15. Active Account (Credit Facility)
15.1 Active Accounts are discretionary commercial credit facilities.
15.2 The Company may withdraw or modify such facility at any time.
15.3 Non-payment results in immediate suspension, acceleration of all sums, statutory interest, and automatic conversion to prepaid basis.
The credit facility is a privilege, not a contractual entitlement.
16. Business Bundle
16.1 Business Bundles may operate prepaid or post-paid as agreed in writing. Absent written agreement, they are deemed prepaid.
16.2 Deliveries are non-refundable and non-transferable.
16.3 A delivery is deemed used once a driver is assigned.
17. Right of Lien
The Company has a general lien over any Shipment in its possession for all sums due.
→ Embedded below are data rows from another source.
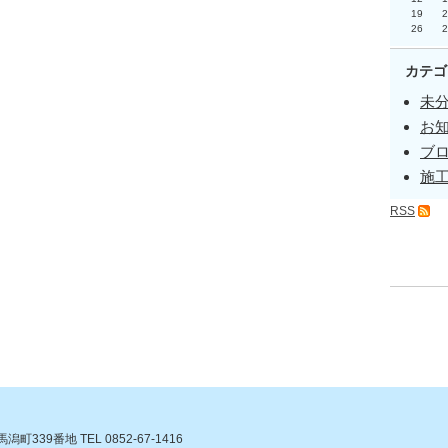
19
2
26
2
カテゴ
未分
お知
ブロ
施工
RSS
39番地 TEL 0852-67-1416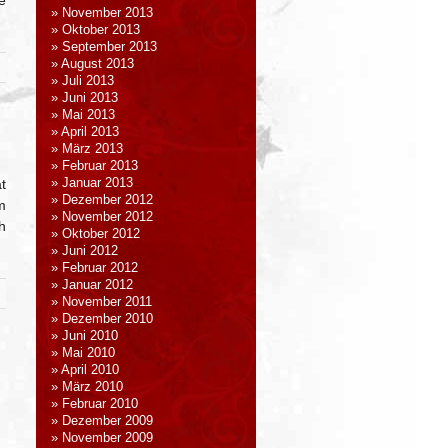
e
November 2013
Oktober 2013
September 2013
August 2013
Juli 2013
Juni 2013
Mai 2013
April 2013
März 2013
Februar 2013
t
Januar 2013
Dezember 2012
m
November 2012
h
Oktober 2012
Juni 2012
Februar 2012
Januar 2012
November 2011
Dezember 2010
Juni 2010
Mai 2010
April 2010
März 2010
Februar 2010
Dezember 2009
November 2009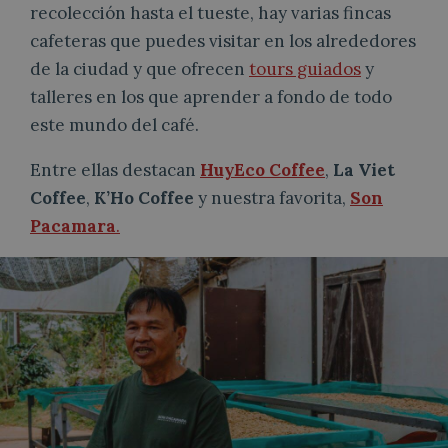
recolección hasta el tueste, hay varias fincas
cafeteras que puedes visitar en los alrededores
de la ciudad y que ofrecen
tours guiados
y
talleres en los que aprender a fondo de todo
este mundo del café.
Entre ellas destacan
HuyEco Coffee
,
La Viet
Coffee
,
K’Ho Coffee
y nuestra favorita,
Son
Pacamara
.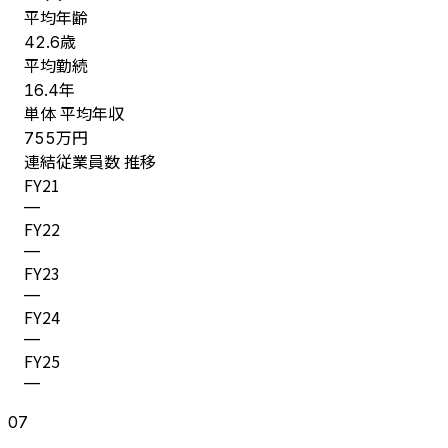
平均年齢
歳
42.6
平均勤続
年
16.4
単体 平均年収
万円
755
連結従業員数 推移
FY
21
—
FY
22
—
FY
23
—
FY
24
—
FY
25
—
07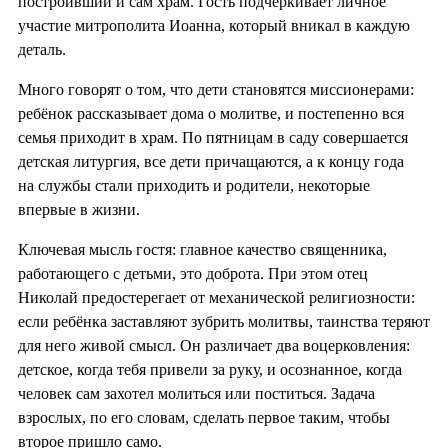
построивший и сам храм. Гость подчёркивает личное
участие митрополита Иоанна, который вникал в каждую
деталь.
Много говорят о том, что дети становятся миссионерами:
ребёнок рассказывает дома о молитве, и постепенно вся
семья приходит в храм. По пятницам в саду совершается
детская литургия, все дети причащаются, а к концу года
на службы стали приходить и родители, некоторые
впервые в жизни.
Ключевая мысль гостя: главное качество священника,
работающего с детьми, это доброта. При этом отец
Николай предостерегает от механической религиозности:
если ребёнка заставляют зубрить молитвы, таинства теряют
для него живой смысл. Он различает два воцерковления:
детское, когда тебя привели за руку, и осознанное, когда
человек сам захотел молиться или поститься. Задача
взрослых, по его словам, сделать первое таким, чтобы
второе пришло само.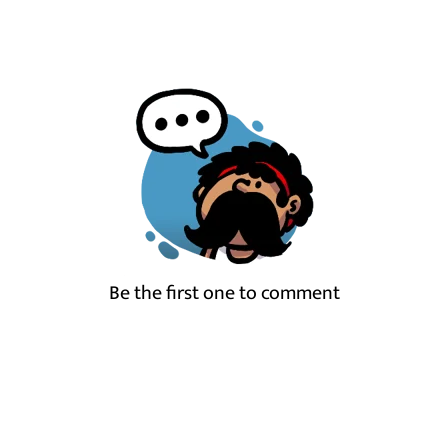
Be the first one to comment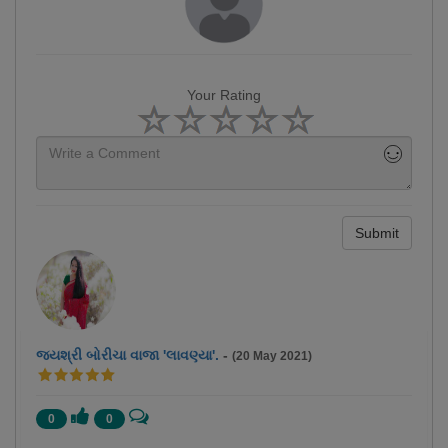
Your Rating
Submit
જયશ્રી બોરીચા વાજા 'લાવણ્યા'.
-
(20 May 2021)
0
0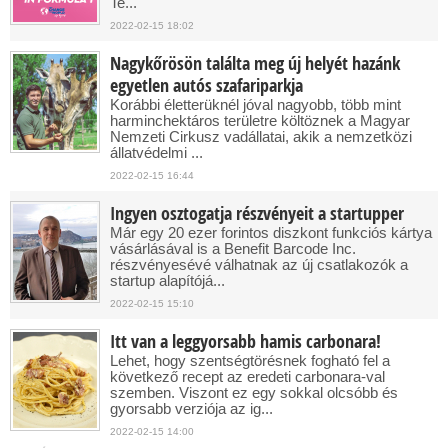
Te...
2022-02-15 18:02
Nagykőrösön találta meg új helyét hazánk
egyetlen autós szafariparkja
Korábbi életterüknél jóval nagyobb, több mint
harminchektáros területre költöznek a Magyar
Nemzeti Cirkusz vadállatai, akik a nemzetközi
állatvédelmi ...
2022-02-15 16:44
Ingyen osztogatja részvényeit a startupper
Már egy 20 ezer forintos diszkont funkciós kártya
vásárlásával is a Benefit Barcode Inc.
részvényesévé válhatnak az új csatlakozók a
startup alapítójá...
2022-02-15 15:10
Itt van a leggyorsabb hamis carbonara!
Lehet, hogy szentségtörésnek fogható fel a
következő recept az eredeti carbonara-val
szemben. Viszont ez egy sokkal olcsóbb és
gyorsabb verziója az ig...
2022-02-15 14:00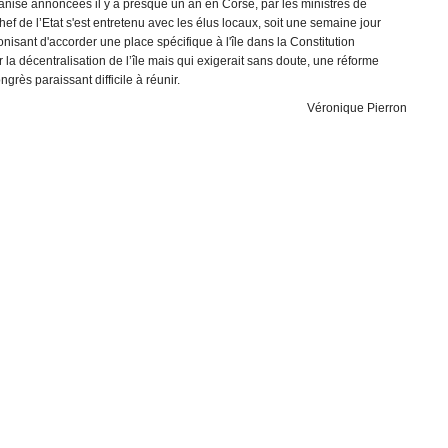
ganisé annoncées il y a presque un an en Corse, par les ministres de
 chef de l’Etat s'est entretenu avec les élus locaux, soit une semaine jour
nisant d'accorder une place spécifique à l'île dans la Constitution
cer la décentralisation de l’île mais qui exigerait sans doute, une réforme
grès paraissant difficile à réunir.
Véronique Pierron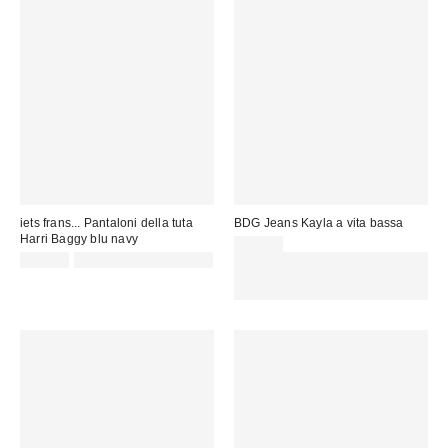
iets frans... Pantaloni della tuta
BDG Jeans Kayla a vita bassa
Harri Baggy blu navy
69,00 €
65,00 €
Not Eligible for Discount
SCONTO EXTRA DEL 30% SU
PROMO SELEZIONATI : Usa il
codice: EXTRA30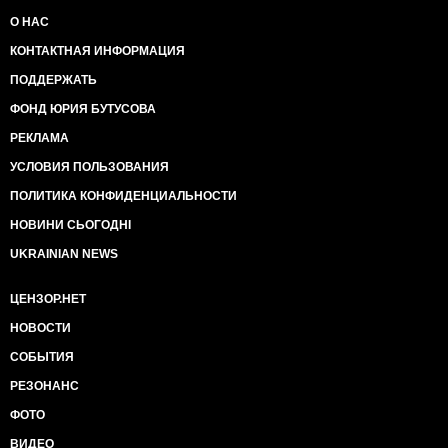
О НАС
КОНТАКТНАЯ ИНФОРМАЦИЯ
ПОДДЕРЖАТЬ
ФОНД ЮРИЯ БУТУСОВА
РЕКЛАМА
УСЛОВИЯ ПОЛЬЗОВАНИЯ
ПОЛИТИКА КОНФИДЕНЦИАЛЬНОСТИ
НОВИНИ СЬОГОДНІ
UKRAINIAN NEWS
ЦЕНЗОР.НЕТ
НОВОСТИ
СОБЫТИЯ
РЕЗОНАНС
ФОТО
ВИДЕО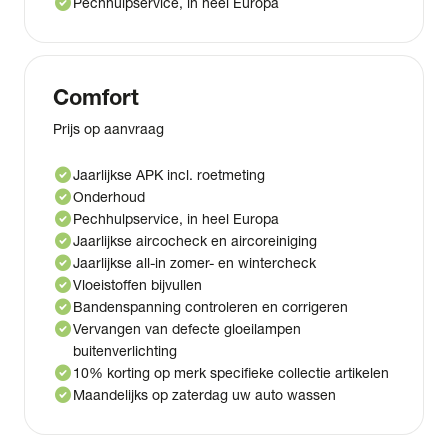
check_circle
Pechhulpservice, in heel Europa
Comfort
Prijs op aanvraag
check_circle
Jaarlijkse APK incl. roetmeting
check_circle
Onderhoud
check_circle
Pechhulpservice, in heel Europa
check_circle
Jaarlijkse aircocheck en aircoreiniging
check_circle
Jaarlijkse all-in zomer- en wintercheck
check_circle
Vloeistoffen bijvullen
check_circle
Bandenspanning controleren en corrigeren
check_circle
Vervangen van defecte gloeilampen
buitenverlichting
check_circle
10% korting op merk specifieke collectie artikelen
check_circle
Maandelijks op zaterdag uw auto wassen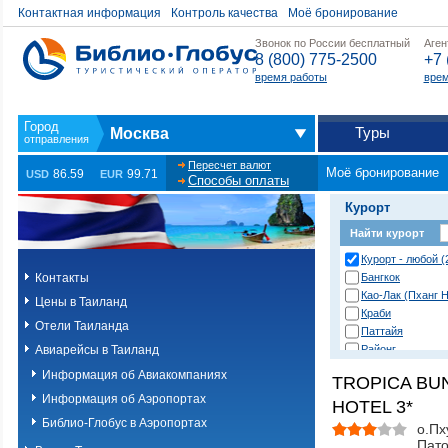
Контактная информация
Контроль качества
Моё бронирование
Звонок по России бесплатный
Аген
8 (800) 775-2500
+7 
время работы
врем
Туры
Москва
Пересчет валют
Моё бронирование
86.59
99.71
USD
EUR
Способы оплаты
Курорт
Найти курорт
Курорт - любой (
Контакты
Бангкок
Као-Лак (Пханг Н
Цены в Таиланд
Краби
Отели Таиланда
Паттайя
Авиарейсы в Таиланд
Районг
Хуа Хин (Ча Ам)
Информация об Авиакомпаниях
TROPICA B
о. Пханган
Информация об Аэропортах
HOTEL 3*
о.Ланта
о.Пхи-Пхи
Библио-Глобус в Аэропортах
о.Пх
о.Пхукет. Другие
Пато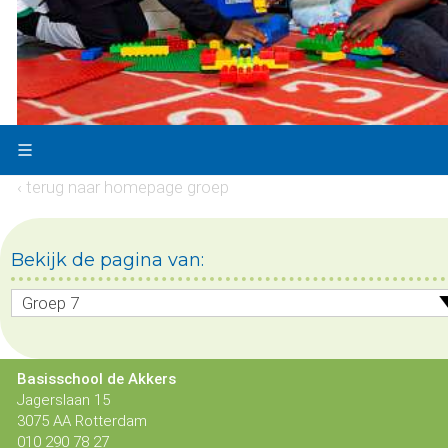
‹ terug naar homepage groep
Bekijk de pagina van:
Groep 7
Basisschool de Akkers
Jagerslaan 15
3075 AA Rotterdam
010 290 78 27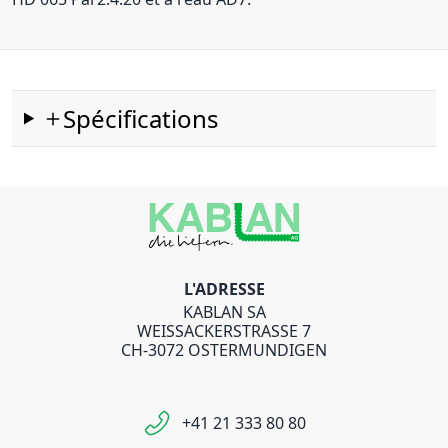
Spécifications
L'ADRESSE
KABLAN SA
WEISSACKERSTRASSE 7
CH-3072 OSTERMUNDIGEN
+41 21 333 80 80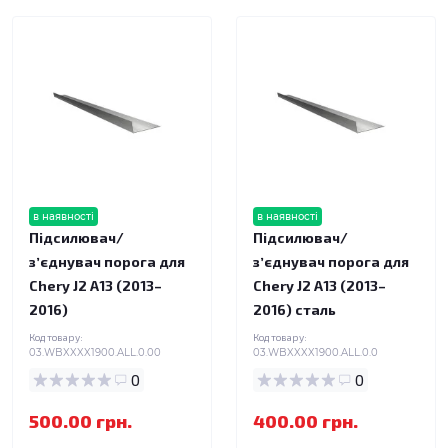
в наявності
в наявності
Підсилювач/
Підсилювач/
зʼєднувач порога для
зʼєднувач порога для
Chery J2 A13 (2013–
Chery J2 A13 (2013–
2016)
2016) сталь
Код товару:
Код товару:
03.WBXXXX1900.ALL.0.00
03.WBXXXX1900.ALL.0.0
0
0
500.00 грн.
400.00 грн.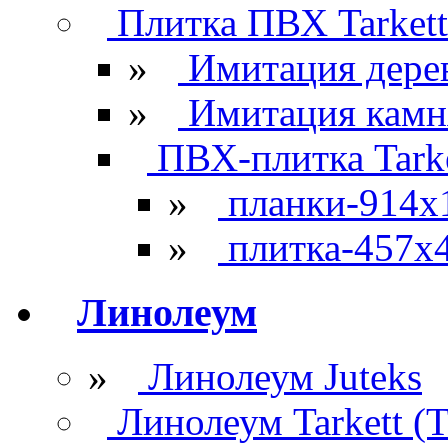
Плитка ПВХ Tarkett
»
Имитация дере
»
Имитация камн
ПВХ-плитка Tarke
»
планки-914x
»
плитка-457х
Линолеум
»
Линолеум Juteks
Линолеум Tarkett (Т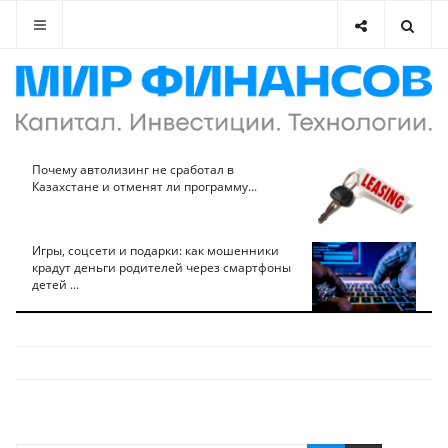
Почему автолизинг не сработал в
Казахстане и отменят ли программу...
Игры, соцсети и подарки: как мошенники
крадут деньги родителей через смартфоны
детей ...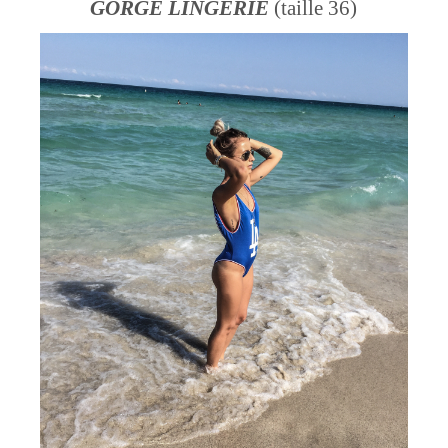
GORGE LINGERIE
(taille 36)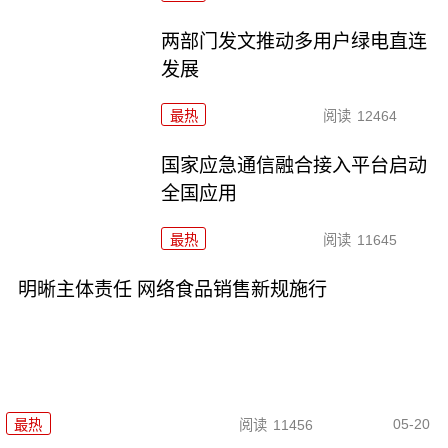
两部门发文推动多用户绿电直连
发展
最热
阅读
12464
国家应急通信融合接入平台启动
全国应用
最热
阅读
11645
明晰主体责任 网络食品销售新规施行
05-20
最热
阅读
11456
In case of prolonged non-payment, the Company may take appropriate lawful action.
18. Set-Off
The Company may set off any amount owed to the Customer against any sums due from the Customer.
19. Limitation of Liability
19.1 The Company’s maximum liability is strictly limited to £100 per Shipment.
19.2 No insurance is provided.
19.3 The Company shall not be liable for indirect losses, loss of profit, consequential damages, or delay-related losses.
Nothing excludes liability for death or personal injury caused by negligence or liability which cannot legally be excluded under English law (including the Consumer Rights Act 2015 where applicable).
20. Claims Procedure
Visible damage: immediately at delivery.
Non-registered Customers: within 12 hours.
Registered Customers: within 24 hours.
Claims must be submitted in writing with supporting evidence. Failure to comply constitutes waiver.
21. Force Majeure
The Company shall not be liable for failure or delay due to events beyond reasonable control including traffic, weather, strikes, government action, cyber attack or technical failure.
22. Intellectual Property Rights
All intellectual property rights in and to the Company’s name, trading names, branding, logos, designs, website, platform, dispatch systems, tracking systems, verification technologies (including PIN and QR authentication infrastructure), databases, software, algorithms, source code, documentation and proprietary logistics processes are and shall remain the exclusive property of HYPERWAY LOGISTICS LTD.
HYPERWAY LOGISTICS LTD and all related branding elements are protected under UK copyright, database rights, trademark and intellectual property legislation. Nothing in these Terms grants any licence, assignment or right to use any intellectual property without the Company’s prior written consent.
Any unauthorised copying, reproduction, imitation, reverse engineering, distribution, extraction of data, commercial exploitation, or interference with the Company’s systems or branding is strictly prohibited and may result in civil proceedings and/or criminal liability.
23. Data Protection
Personal data is processed in accordance with UK GDPR and the Data Protection Act 2018, and the Company’s separate Privacy Policy.
24. Entire Agreement
These Terms constitute the entire agreement between the parties and supersede all prior discussions or agreements.
25. Severability
If any provision is found invalid, the remaining provisions remain enforceable.
26. No Waiver
Failure to enforce any provision does not constitute waiver.
27. Limitation Period
Any claim must be brought within 6 months of the event giving rise to the claim.
28. Amendments
The Company may amend these Terms at any time. Continued use constitutes acceptance.
29. Governing Law & Dispute Resolution
These Terms are governed by the laws of England & Wales.
Exclusive jurisdiction of the courts of England & Wales.
Prior to commencing legal proceedings, the parties shall use reasonable efforts to resolve any dispute through written notice and good faith negotiation within 14 days.